# TASK REQUIREMENTS
Copy the text lines of all the items below word for word, omitting the pictures.

# DATA ENTRIES
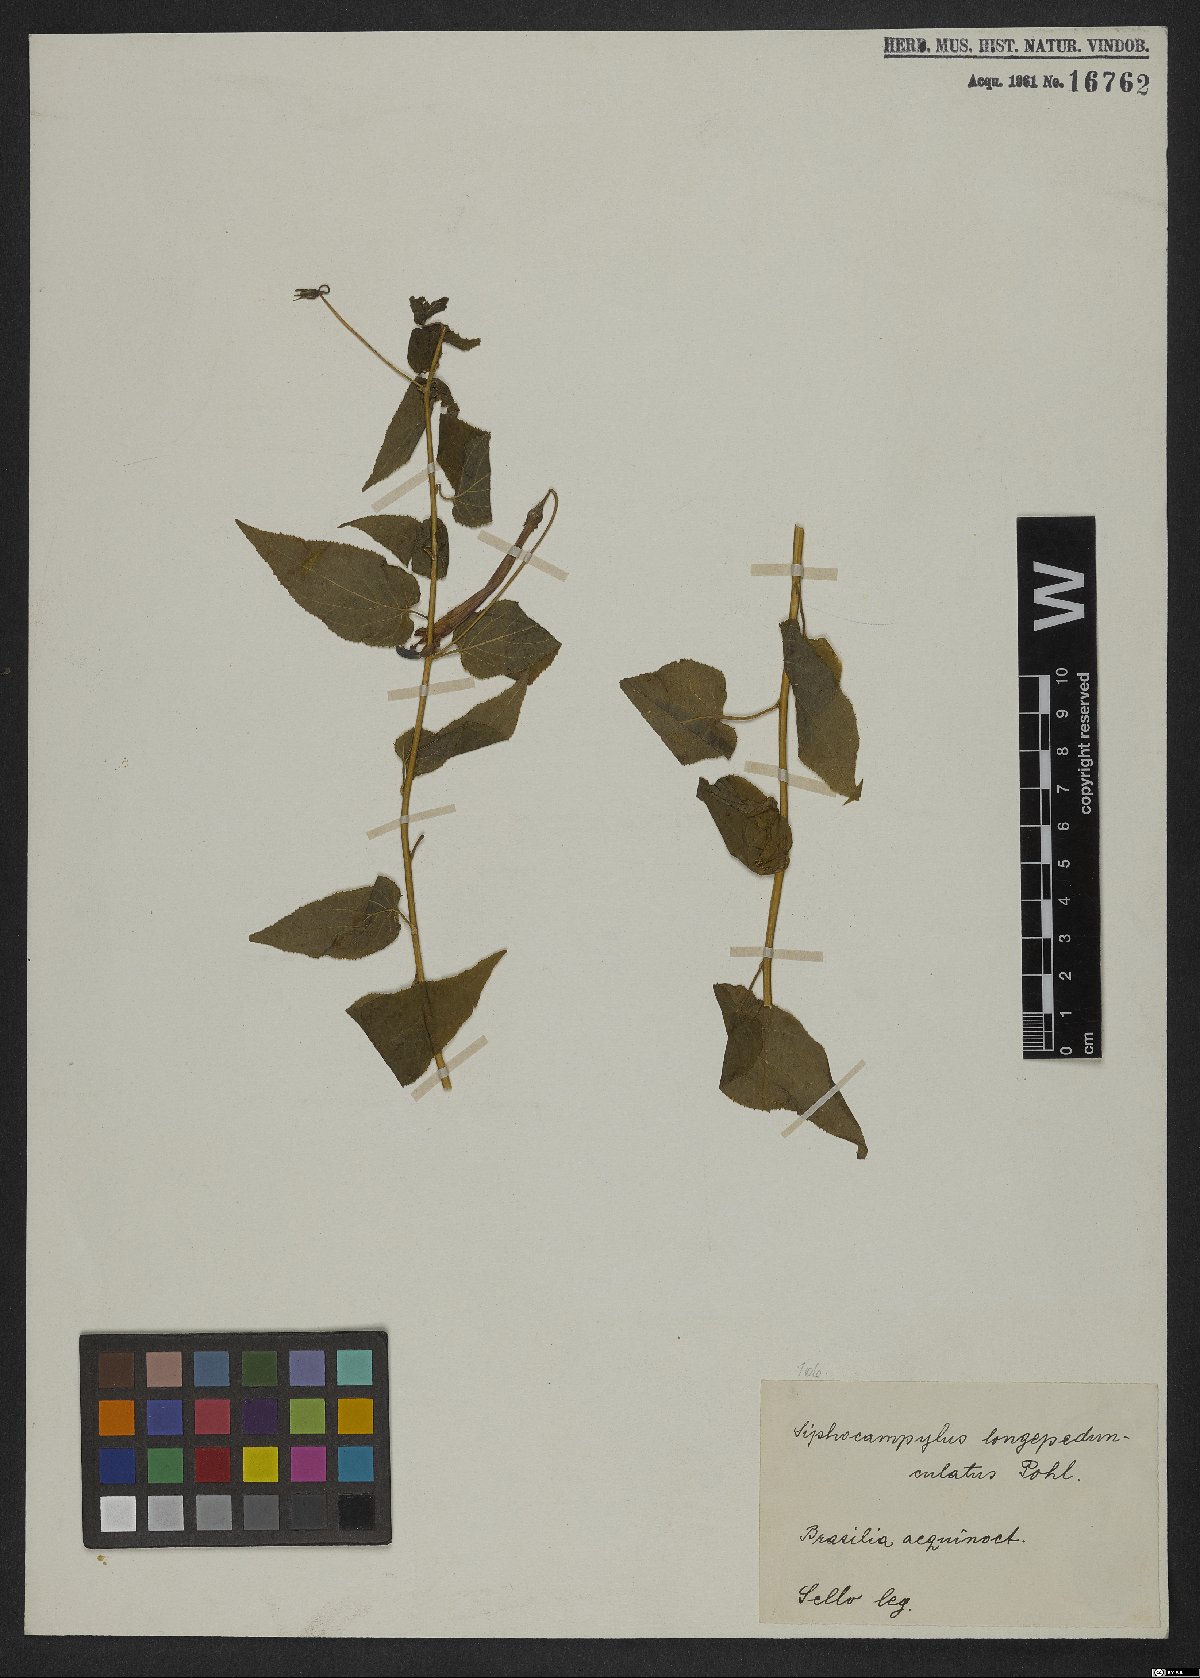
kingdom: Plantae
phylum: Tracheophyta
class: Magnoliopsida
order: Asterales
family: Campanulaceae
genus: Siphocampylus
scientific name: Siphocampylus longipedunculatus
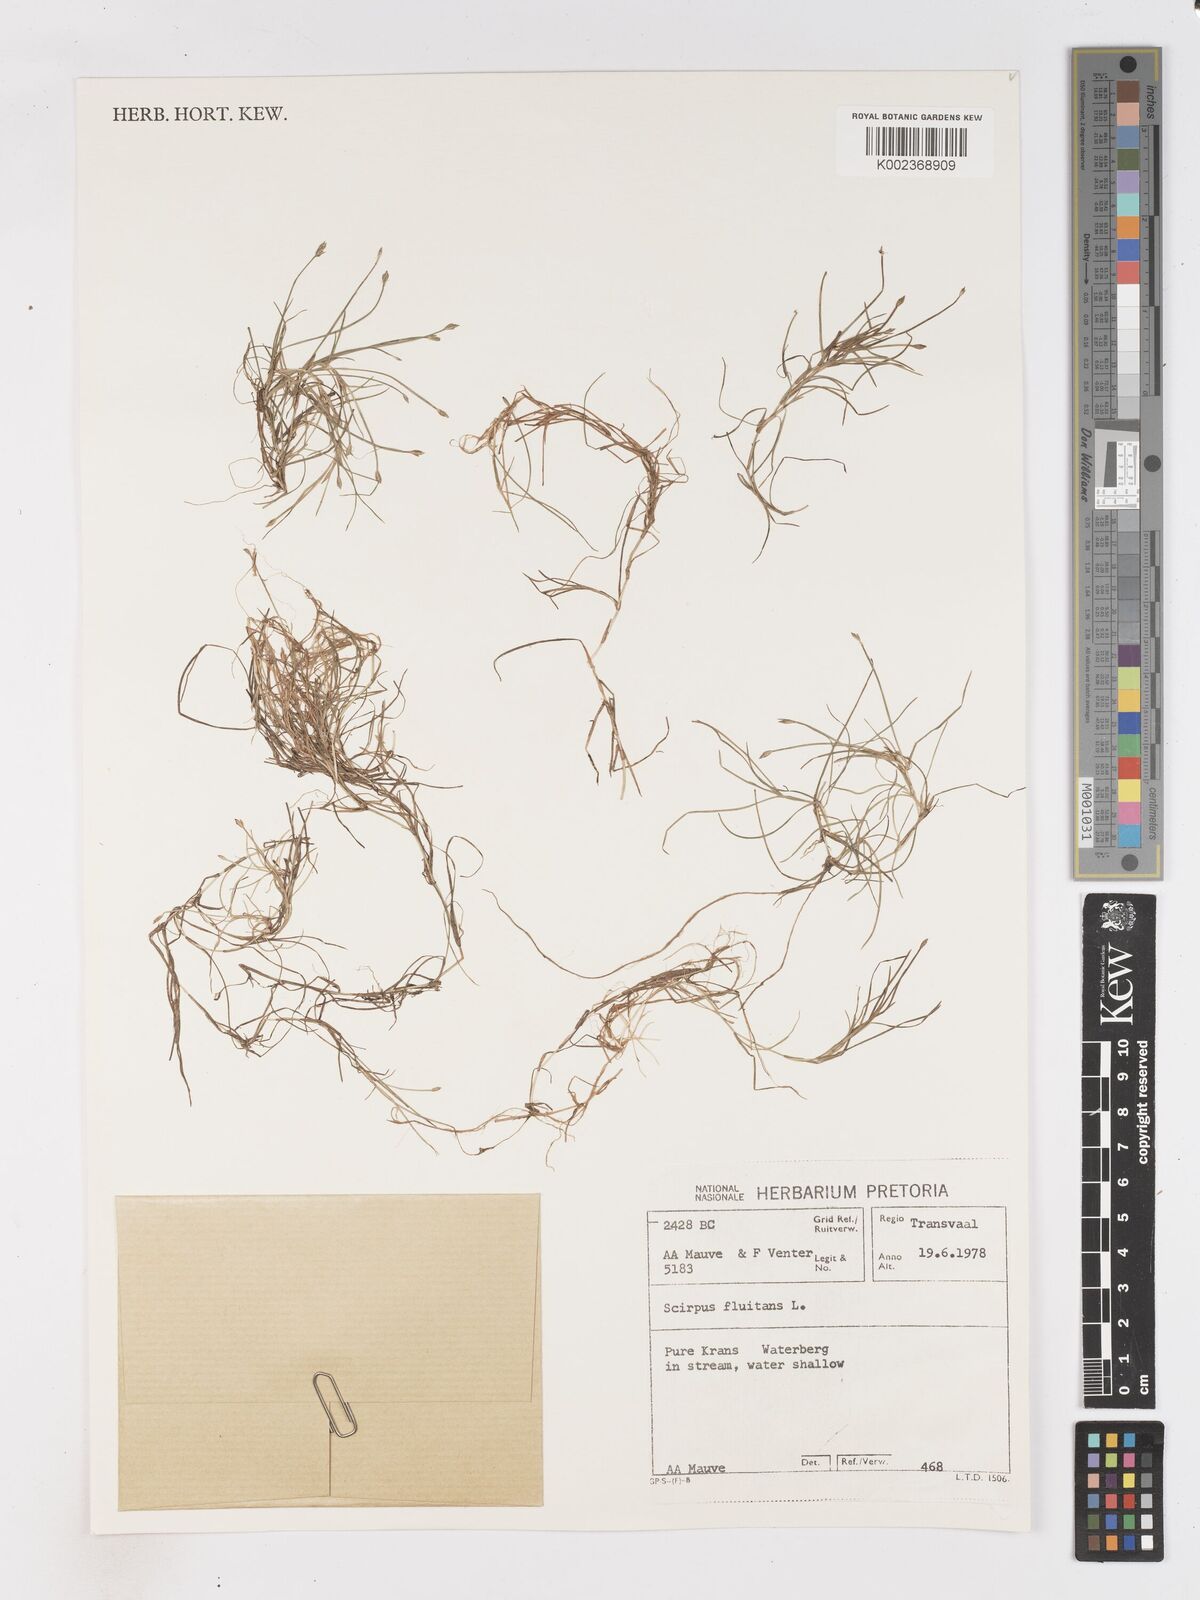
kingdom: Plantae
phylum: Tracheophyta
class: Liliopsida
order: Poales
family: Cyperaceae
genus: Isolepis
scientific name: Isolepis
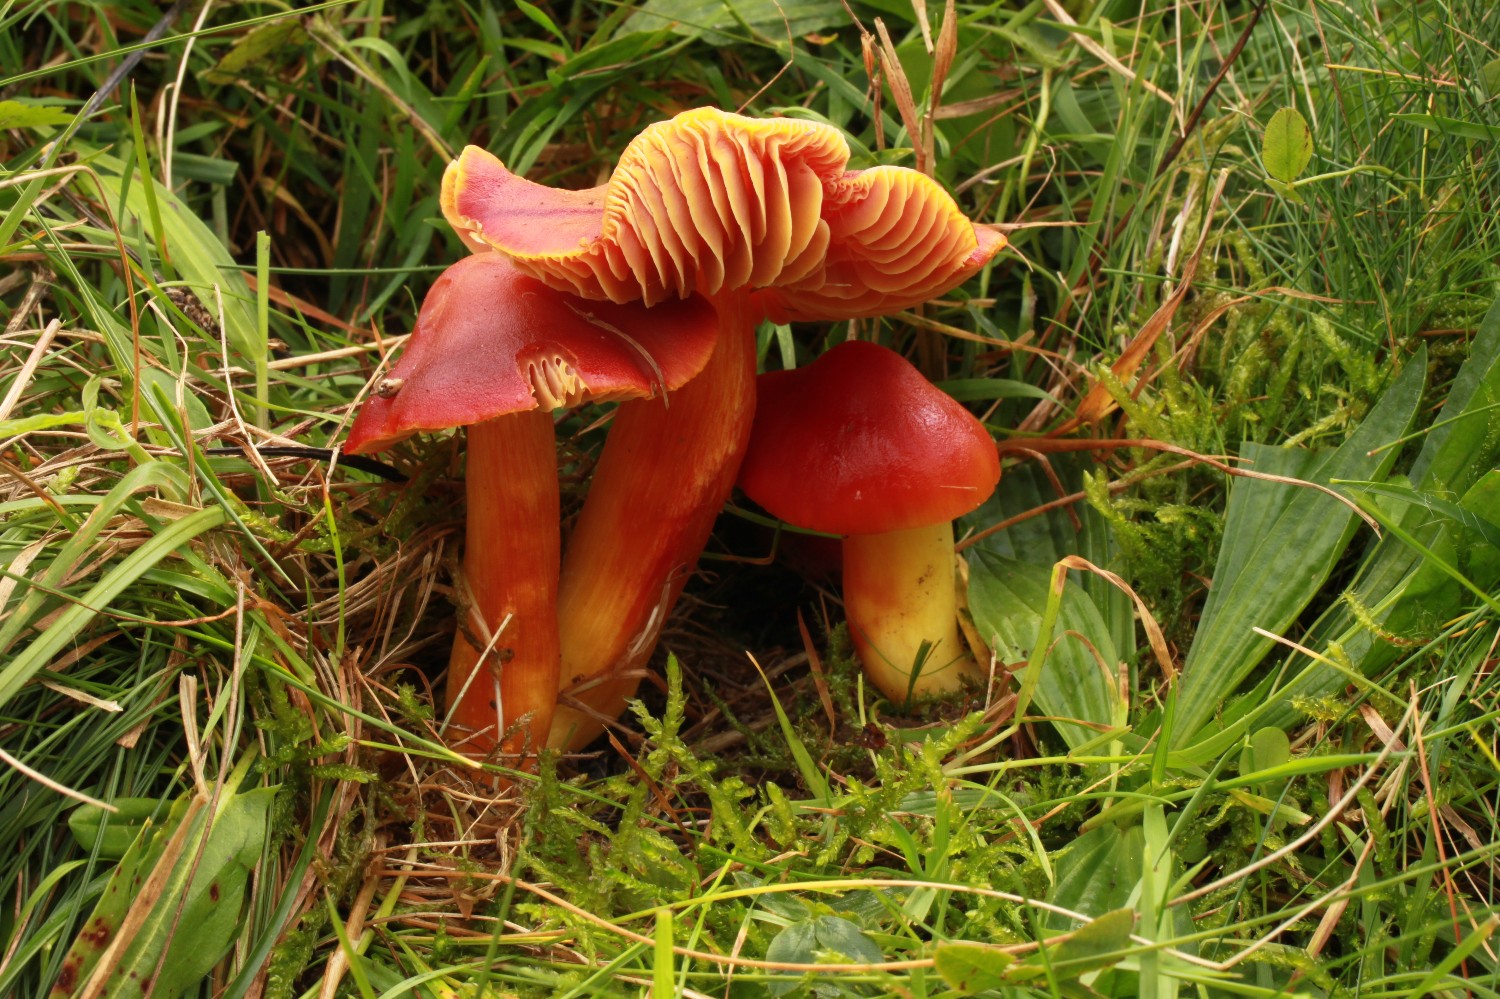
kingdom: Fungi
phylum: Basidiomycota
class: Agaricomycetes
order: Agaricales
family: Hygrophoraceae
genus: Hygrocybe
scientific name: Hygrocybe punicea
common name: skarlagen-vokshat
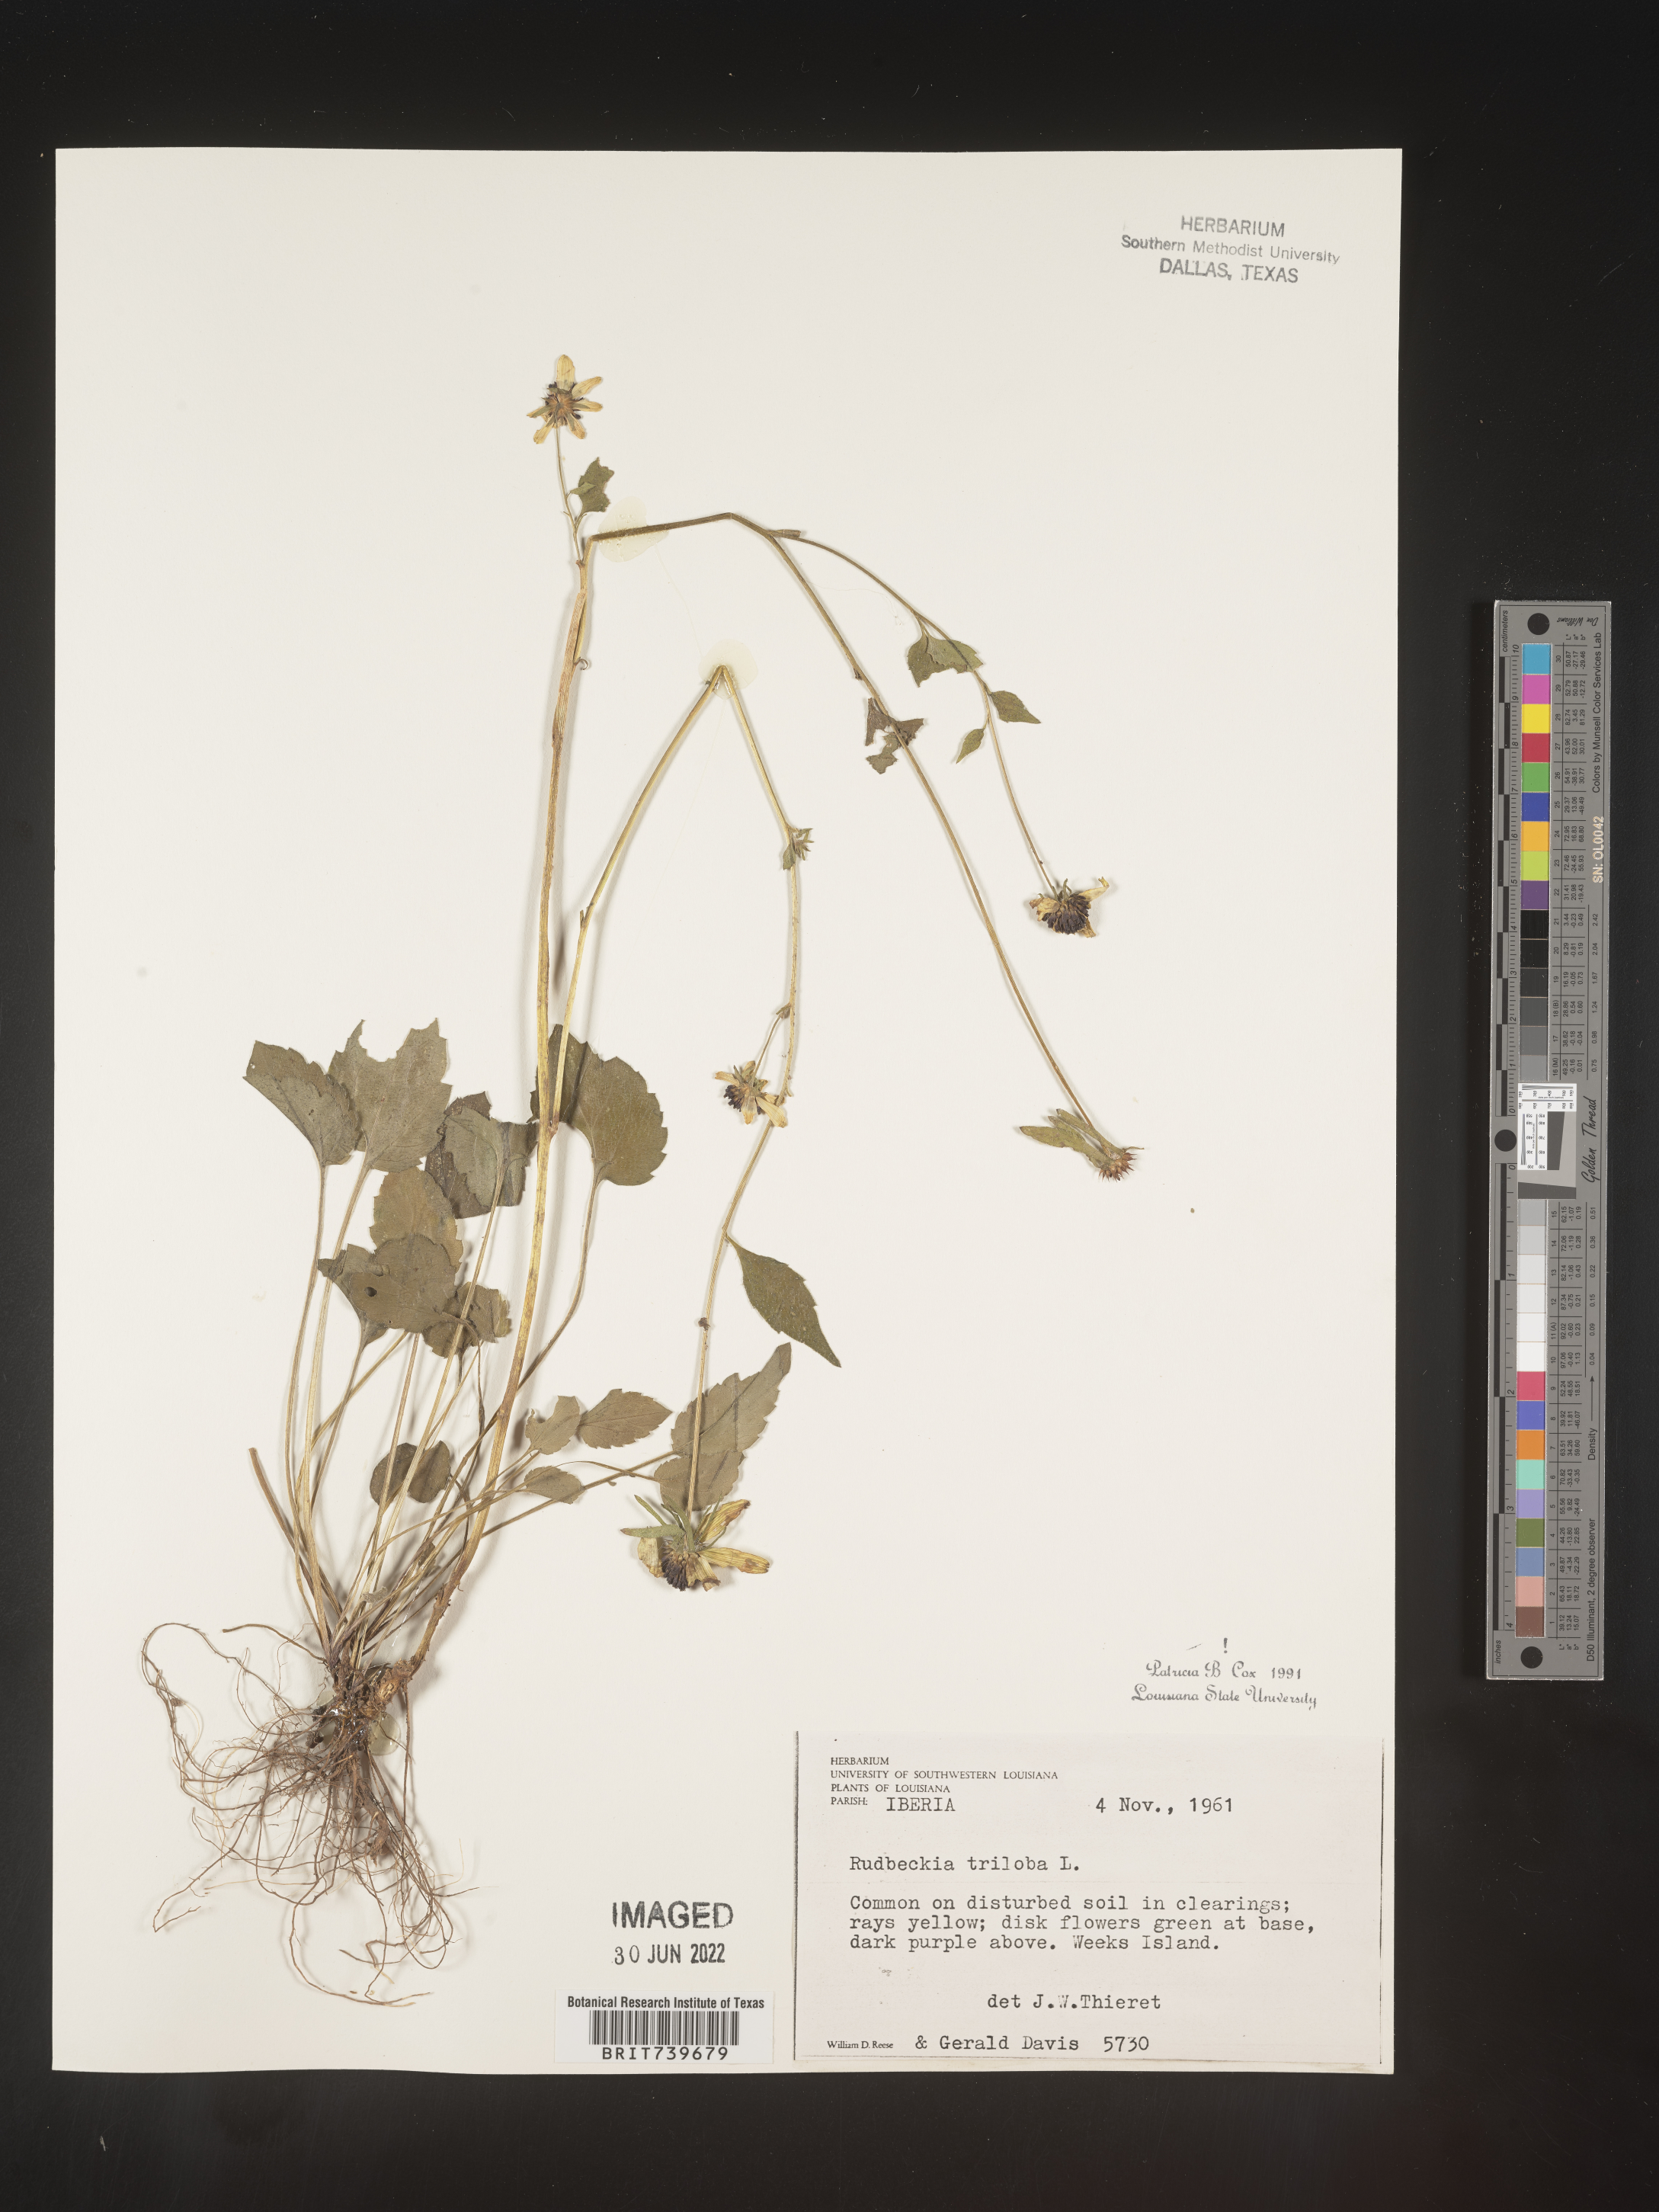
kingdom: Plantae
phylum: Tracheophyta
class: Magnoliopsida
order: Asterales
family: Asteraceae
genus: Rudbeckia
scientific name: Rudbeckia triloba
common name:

# WRITTEN ANSWER
kingdom: Plantae
phylum: Tracheophyta
class: Magnoliopsida
order: Asterales
family: Campanulaceae
genus: Siphocampylus
scientific name: Siphocampylus longipedunculatus
kingdom: Plantae
phylum: Tracheophyta
class: Liliopsida
order: Poales
family: Cyperaceae
genus: Isolepis
scientific name: Isolepis
kingdom: Fungi
phylum: Basidiomycota
class: Agaricomycetes
order: Agaricales
family: Hygrophoraceae
genus: Hygrocybe
scientific name: Hygrocybe punicea
common name: skarlagen-vokshat
kingdom: Plantae
phylum: Tracheophyta
class: Magnoliopsida
order: Asterales
family: Asteraceae
genus: Rudbeckia
scientific name: Rudbeckia triloba
common name:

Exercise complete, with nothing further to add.